For most current cameras this call can be skipped.

-- Alex Tutubalin @LibRaw LLC

Alex,

Alex,

Thanks for the quick reply. If you take a look at the implementation in OpenImageIO you'll see that they call unpack() immediately after calling open_file():

https://github.com/OpenImageIO/oiio/blob/master/src/raw.imageio/rawinput...

From your comments above, it sounds like I could start reading the metadata immediately after open_file() and not call unpack() at all. Lower down, on line 285, there's a comment that indicates where the metadata reading code begins:

https://github.com/OpenImageIO/oiio/blob/master/src/raw.imageio/rawinput...

Is all of that code "safe" to call after only calling open_file()? Will valid values, if present, be correctly read?

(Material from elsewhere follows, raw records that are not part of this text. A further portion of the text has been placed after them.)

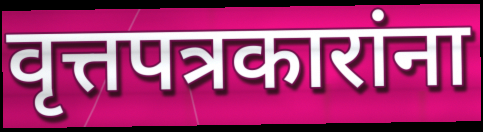
वृत्तपत्रकारांना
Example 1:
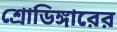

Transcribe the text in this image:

শ্রোডিঙ্গারের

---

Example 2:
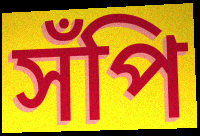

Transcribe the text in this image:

The last call to read_tiff_metadata() looks like it's just using standard OpenImageIO routines to read a TIFF header, I assume that would be OK as well?

Thanks again!

OpenImageIO::RawInput::open()

OpenImageIO::RawInput::open() do all things at one time: open, unpack, than process.

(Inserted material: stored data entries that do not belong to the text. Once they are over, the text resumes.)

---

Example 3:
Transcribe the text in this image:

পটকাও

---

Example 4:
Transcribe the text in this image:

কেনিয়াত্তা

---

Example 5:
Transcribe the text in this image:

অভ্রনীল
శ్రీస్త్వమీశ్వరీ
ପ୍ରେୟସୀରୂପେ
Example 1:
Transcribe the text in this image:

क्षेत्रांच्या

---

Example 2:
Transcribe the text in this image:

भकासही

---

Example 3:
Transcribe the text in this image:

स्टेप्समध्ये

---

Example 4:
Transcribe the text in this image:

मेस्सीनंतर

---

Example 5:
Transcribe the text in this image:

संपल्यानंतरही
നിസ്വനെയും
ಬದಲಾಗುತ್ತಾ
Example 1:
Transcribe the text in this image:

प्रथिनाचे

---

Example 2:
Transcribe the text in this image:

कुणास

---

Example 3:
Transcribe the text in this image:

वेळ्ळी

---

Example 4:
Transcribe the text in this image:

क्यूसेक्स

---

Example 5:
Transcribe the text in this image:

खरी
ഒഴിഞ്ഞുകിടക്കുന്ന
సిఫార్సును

Looks like you do not need this, if you need metadata only.

LibRaw::open_file() will read all metadata, including image sizes (also, EXIF, makernotes, all).
It is really fast (fraction of second or less on SSDs)
But:
image sizes may not be completely correct if aspect ratio is not 1.0
To corect this, use asjust_sizes_info_only() call.

The bad thing that adjust_sizes_info_only() may prevent unpack()/dcraw_process() from working correctly (because sizes to be adjusted another time).
So, if you plan to call unpack() later, you'll need open_file() again.

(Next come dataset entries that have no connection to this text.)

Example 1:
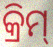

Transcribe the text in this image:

କ୍ରିମ୍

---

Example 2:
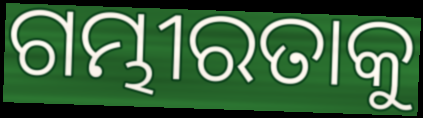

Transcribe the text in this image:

ଗମ୍ଭୀରତାକୁ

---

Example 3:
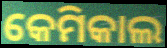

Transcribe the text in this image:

କେମିକାଲ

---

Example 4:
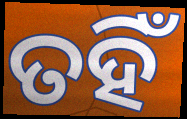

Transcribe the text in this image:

ତହିଁ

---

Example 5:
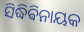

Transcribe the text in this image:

ସିଦ୍ଧିଵିନାୟକ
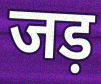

-- Alex Tutubalin @LibRaw LLC

Yeah, the OpenImageIO

Yeah, the OpenImageIO implementation doesn't offer too much flexibility, but that's understandable. Maybe for RAW files it makes sense for me to just call libraw directly.

This code path is being using while importing a large number of images into a database, so it will only ever need the metadata. Later on, when the image needs to be decoded and presented to the user, an entirely different code path is taking so the issues with adjust_sizes_info_only() shouldn't really be a problem. I'll make that call after open_file() when loading metadata but I'll make it after unpack() when preparing the image for presentation.

This is fantastic, thank you.

You do not need adjust_sizes.

You do not need adjust_sizes....() if you plan (or use) unpack()/dcraw_process() calls.
These calls (generally, dcraw_process()) will adjust image sizes correctly.

adjust_sizes_info_only() call is made specifically for metadata-parsing applications (take look into LibRaw/samples/raw-identify.cpp sample, this sample prints A LOT of metadata if called with -v switch)

-- Alex Tutubalin @LibRaw LLC

Understood.

Understood.

Thanks Alex. Looking forward to playing around with this as I'm working on a project that needed support for filtering images by the usual metadata fields. Much appreciated.